About the Author: Craig Petronella is the CEO of Petronella Technology Group, Inc., a Raleigh, NC-based cybersecurity consultancy with 23 years of experience protecting healthcare organizations. A CMMC Registered Practitioner (RP-1372) with over 30 years of IT security experience, Craig has authored multiple books on compliance and cybersecurity and hosts the Petronella Technology Group podcast.
Frequently Asked Questions
How often does OCR audit healthcare organizations?
OCR selects approximately 200 organizations per year for desk audits and 50 for on-site audits. Selection is not purely random; OCR considers complaint history, breach reports, and industry sector. Any organization that reports a breach affecting 500 or more individuals receives mandatory investigation. Smaller breach reports can also trigger audits.
What is the difference between a desk audit and an on-site audit?
A desk audit is conducted remotely. OCR sends a request for documentation, and you have 10 business days to respond. An on-site audit involves OCR auditors physically visiting your facility to review systems, interview staff, and observe practices. On-site audits are more thorough and typically follow a desk audit that reveals potential issues.

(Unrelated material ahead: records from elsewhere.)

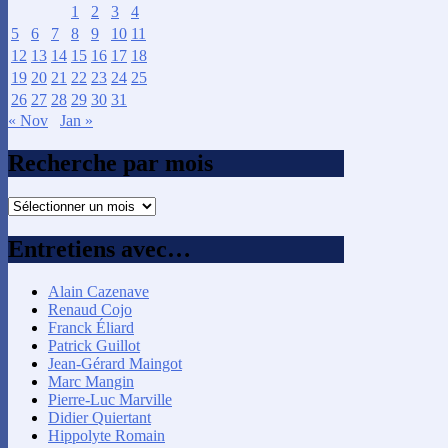
1
2
3
4
5
6
7
8
9
10
11
12
13
14
15
16
17
18
19
20
21
22
23
24
25
26
27
28
29
30
31
« Nov
Jan »
Recherche par mois
Recherche
par
mois
Entretiens avec…
Alain Cazenave
Renaud Cojo
Franck Éliard
Patrick Guillot
Jean-Gérard Maingot
Marc Mangin
Pierre-Luc Marville
Didier Quiertant
Hippolyte Romain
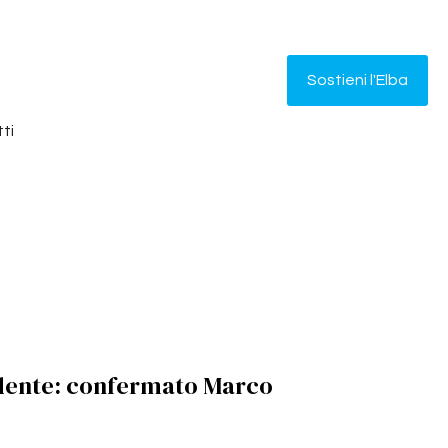
Sostieni l'Elba
ti
dente: confermato Marco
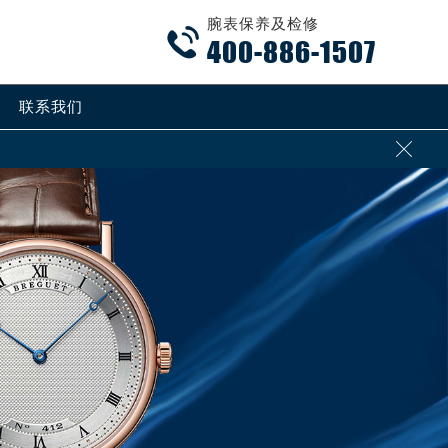
腕表保养及检修

400-886-1507
联系我们

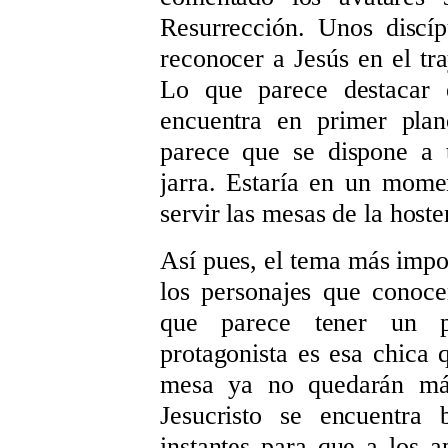
Resurrección. Unos discí
reconocer a Jesús en el tr
Lo que parece destacar 
encuentra en primer plan
parece que se dispone a 
jarra. Estaría en un mome
servir las mesas de la hoste
Así pues, el tema más impor
los personajes que conoc
que parece tener un p
protagonista es esa chica 
mesa ya no quedarán más
Jesucristo se encuentra
instantes para que a los a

Can I use a template for my HIPAA policies?
Templates provide a starting point, but OCR specifically looks for organization-specific details. A policy that says "access is granted based on job function" is insufficient. It must specify which roles access which systems, who approves access, and how access is reviewed. Generic templates without customization have been cited as deficiencies in OCR enforcement actions.
How far back does OCR review during an audit?
OCR can request documentation from the past 6 years, which is the HIPAA retention period. In practice, most audits focus on the past 2 to 3 years but may request older documents to verify that policies have been maintained consistently. Having a complete 6-year archive ready is the safest approach.
Do I need to encrypt everything to pass a HIPAA audit?
Encryption is classified as "addressable" under HIPAA, which means you must either implement it or document why an alternative measure provides equivalent protection. In practical terms, OCR treats unencrypted PHI as a significant vulnerability in nearly every enforcement action. The cost of encryption in 2026 is negligible compared to the risk of a finding. Encrypt everything.
What happens if OCR finds violations during an audit?
OCR typically issues a corrective action plan (CAP) requiring specific remediation steps within defined timelines. Financial penalties apply when organizations demonstrate willful neglect or fail to correct known deficiencies. Most first-time findings result in a CAP without monetary penalties, provided the organization demonstrates good faith and timely remediation.
How much does HIPAA audit preparation cost?
Self-directed preparation using free tools (HHS SRA Tool, NIST frameworks) and this checklist can cost as little as staff time. Professional HIPAA readiness assessments range from $5,000 to $30,000 depending on organization size and complexity. The investment is modest compared to the average $150,000 penalty for small practice violations.